Je me la suis souvent posée cette année car de jeunes gens parmi mes proches ont eu, dans deux établissements différents, dans deux villes différentes, l’un en prépa, l’autre en lycée général, un modèle de professeurs de philosophie comme sorti d’un même moule. Deux professeurs très compétents, très enthousiastes face à leur discipline, certainement qui donnent envie de philosopher, mais très réacs, très conservateurs, ce qui les regarderait s’ils ne ressentaient le besoin de partager leurs opinions politiques souvent discriminantes avec leurs étudiant·e·s ou sur twitter. Opinions graves car elles peuvent amener certains ou certaines de ces jeunes gens à se déprécier. Ce qui n’est pas le but d’un cours de philosophie, censé au contraire élever l’âme (quel que soit le corps qui l’abrite, faut-il le rappeler) bien au-delà des barrières communautaires.

La philosophie est bien le seul domaine qui pourrait nous faire tous et toutes rejoindre, par la voie de la raison. C’est donc un gâchis immense que de la troubler avec les opinions du professeur.

Mais voilà, il semble de bon ton quand on est professeur de philosophie d’adopter, dans ses cours-mêmes ou sur twitter, une posture tout à fait similaire à celle d’un Raphaël Enthoven… sur twitter également. Une posture virile, dure, cassante, sûre de soi et peu encline au doute.

Raphaël Enthoven… Il fut un temps où je ne ratais pas une seule de ses émissions sur Arte. J’espère qu’elle n’a pas trop changé depuis que je n’en ai plus le temps mais je la trouvais vraiment bien, cette émission Philosophie. J’aurais sans doute continué à trouver formidable l’entreprise de vulgarisation de la philosophie opérée par Raphaël Enthoven… s’il n’avait cédé aux sirènes de twitter, qui hélas en quelques mots ne peut que réduire une pensée. On ne peut réfléchir à rien, sur twitter : on est d’accord ou pas d’accord. Est-ce donc un outil digne d’un philosophe ? Un philosophe (ou un professeur de philosophie, comme se qualifie Raphaël Enthoven, qui n’a pas la prétention de se dire philosophe et cela, c’est sage) ne doit-il pas conduire une réflexion, au lieu d’asséner des Vérités et des opinions politiques ? Ou bien, s’il le fait, ne doit-il pas émettre un signe explicite : « attention, ici je ne m’exprime pas en tant que professeur ou spécialiste de philosophie, mais en tant que moi-même » ?
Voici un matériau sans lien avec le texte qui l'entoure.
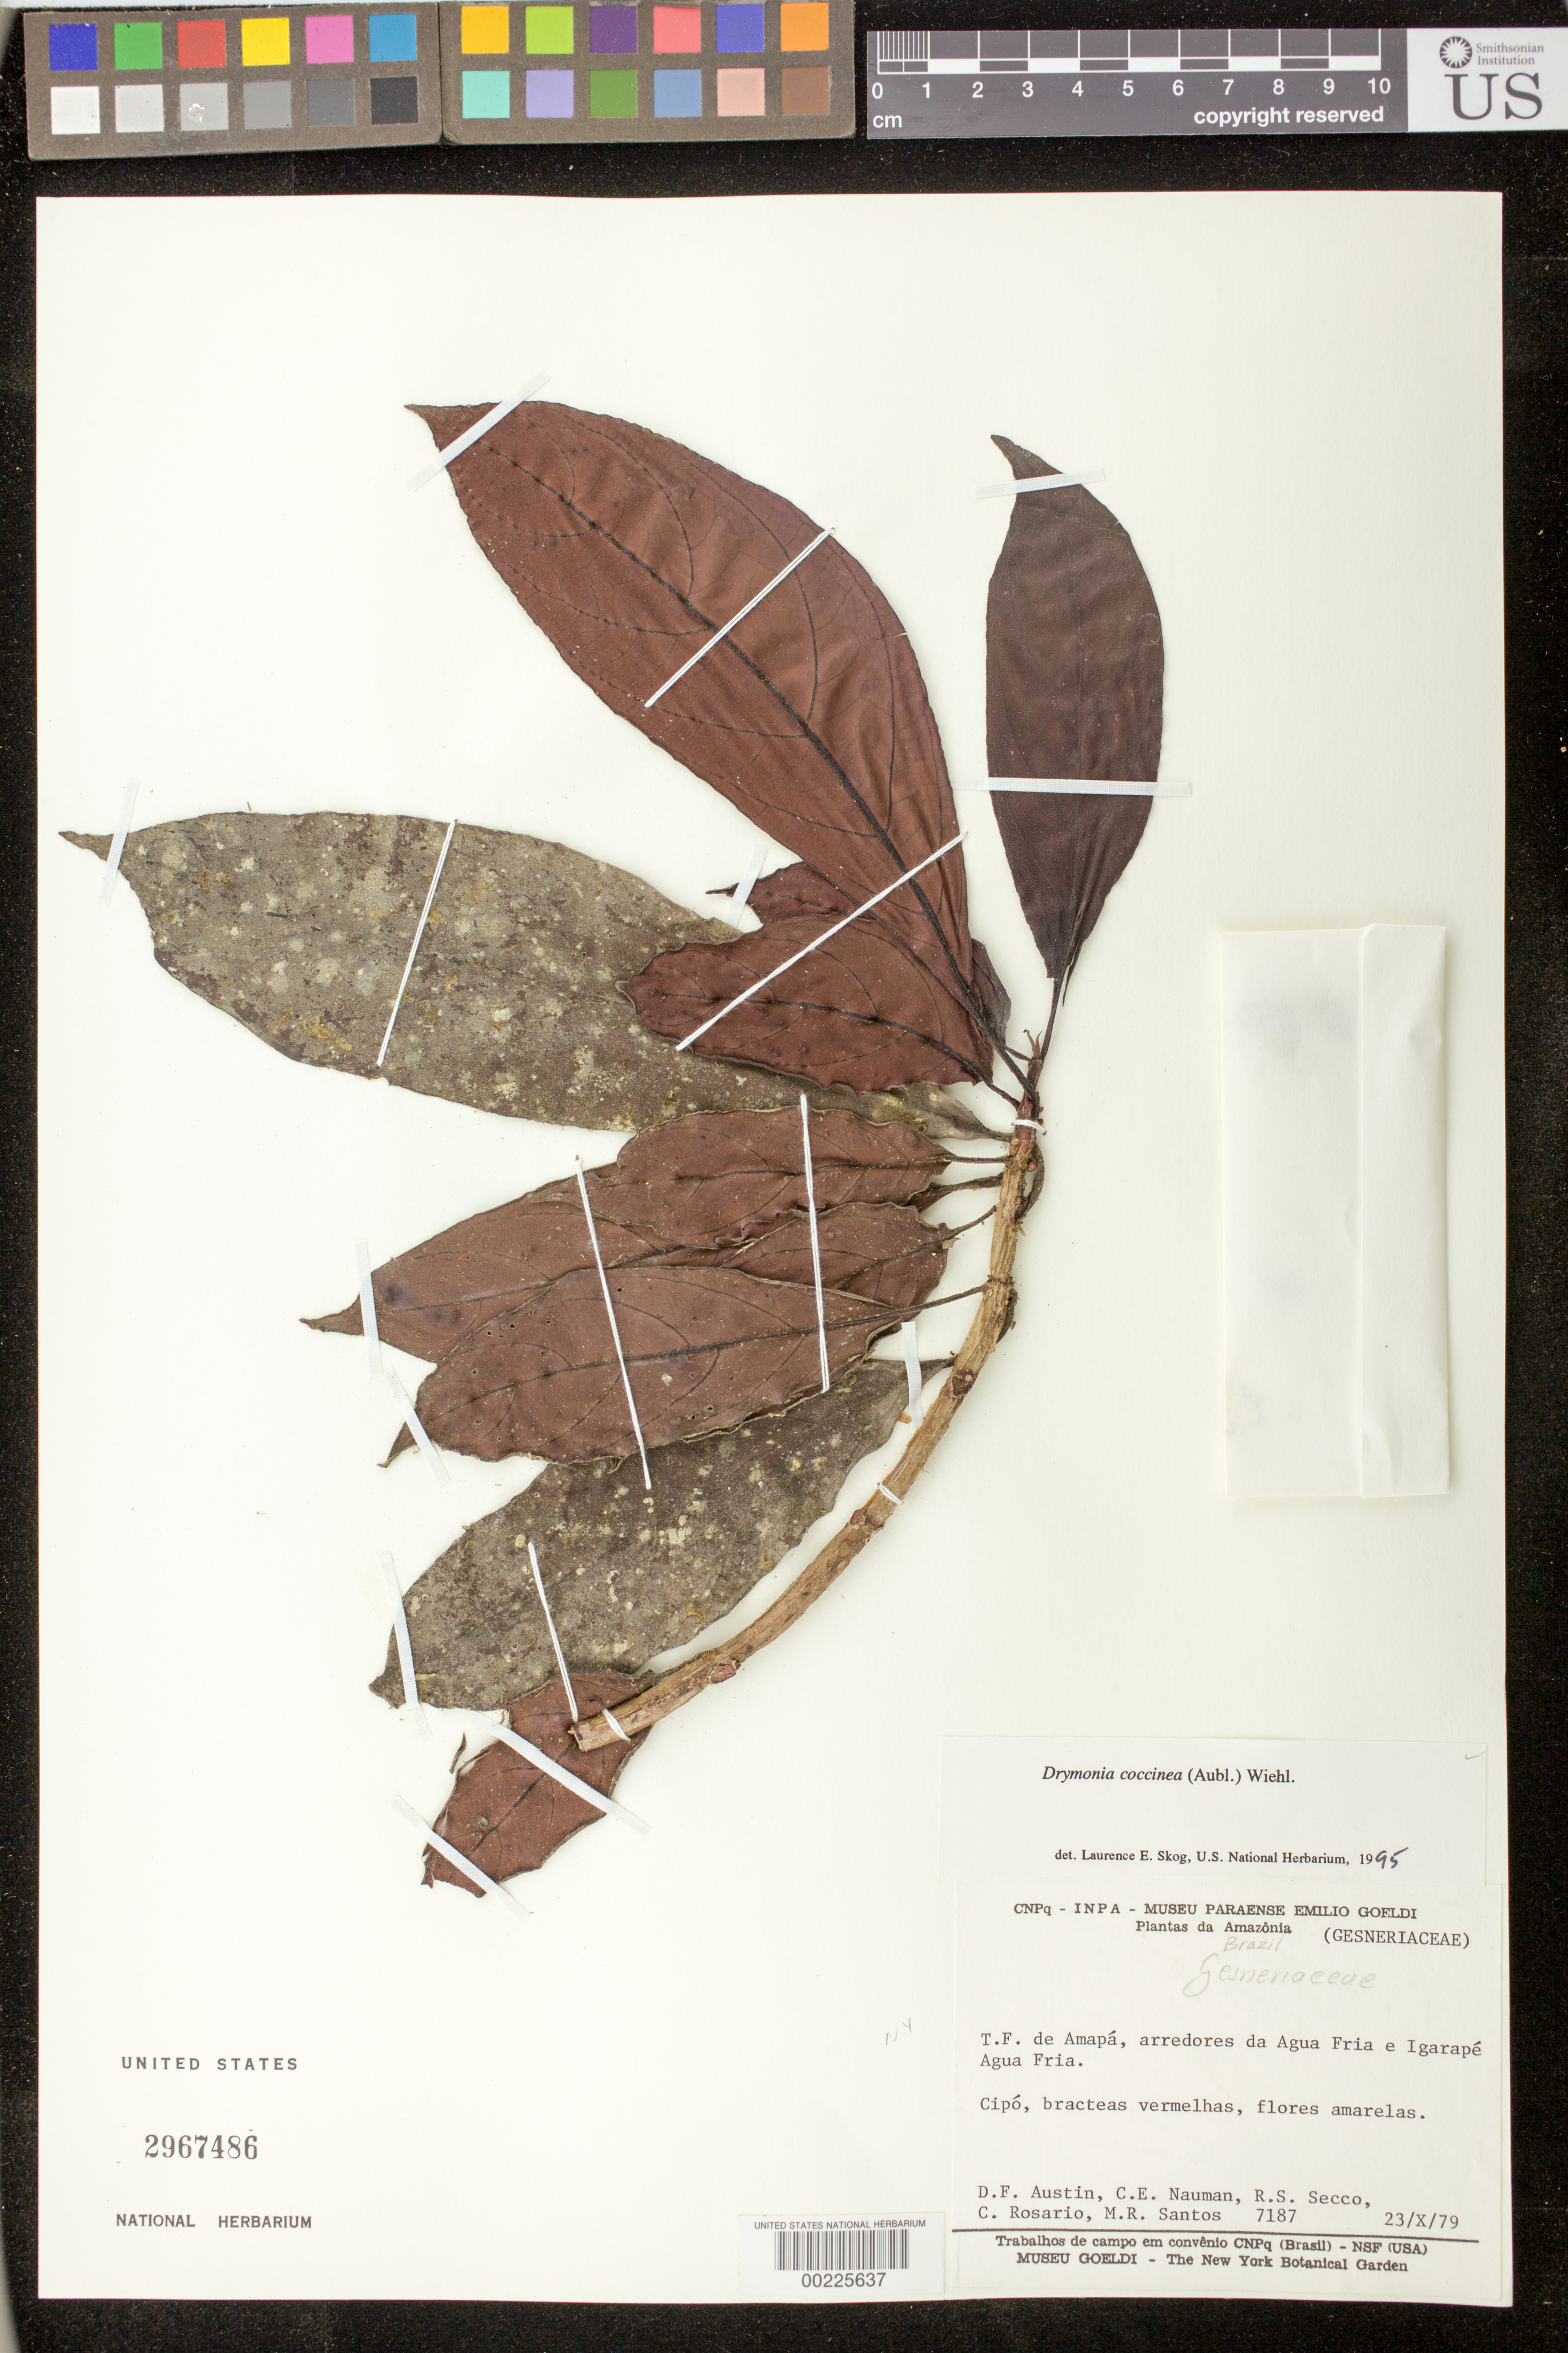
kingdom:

Il y a donc, à cause seulement de cette attitude et de ces opinions exprimées sur twitter, cette « querelle de clocher » : ce refus de la philosophesse Jeanne Guien de se rendre à l’émission de Raphaël Enthoven. Elle s’en explique ici  dans une lettre que je trouvais formidable et très digne en première lecture, mais qui m’a de plus en plus gênée à force d’y penser. Puis il y a eu cette réaction à cette réaction, de la philosophesse Marylin Maeso, qui permet de prendre plus de recul. Cette dernière réaction est plus sage il me semble, après réflexion :

« J’ai toujours préféré à l’image du philosophe victorieux qui atteint l’Idée du Bien et se donne pour mission d’éclairer les autres celle de Sisyphe, dont l’ascension, entre joie et doute, parce qu' »il n’y a pas de soleil sans ombre », est inachevable. »

Etre philosophe, n’est-ce pas en effet confronter ses idées, se frotter à des opinions différentes, les écouter, en débattre, et admettre qu’on ne sait pas si on a raison ? Je trouve dommage, par exemple, de ne pas pouvoir visionner une émission avec Jeanne Guien dont je ne connais pas le travail. D’autant plus que dans ses émissions j’ai toujours trouvé Raphaël Enthoven très bienveillant et laissant toute sa place à l’invité·e. Cela aurait été une belle émission, qui sait, capable de nous faire réfléchir, sans doute. Je trouve dommage que seuls des tweets soient à l’origine de cette querelle (tempête dans un verre d’eau), et surtout qu’ils débouchent sur un refus de dialoguer, et surtout de philosopher. Peut-on considérer que twitter reflète la pensée d’un philosophe, ou qu’il enlève du crédit à un professeur ou spécialiste de philosophie, ce qu’est davantage Raphaël Enthoven ? Twitter (ou un dossier dans Le Point – dont la une me fait bondir mais bon) ne reflète-t-il pas uniquement la pensée d’un homme ou d’une femme derrière le ou la philosophe, et c’est tout ? Peut-être qu’il faut distinguer ces deux choses (ou peut-être le professeur de philosophie doit-il aussi apprendre à se taire, parfois, mais c’est une autre histoire). Bref, de la mesure en toutes choses serait assez sage, ainsi que de l’écoute et du dialogue. Et du doute, aussi…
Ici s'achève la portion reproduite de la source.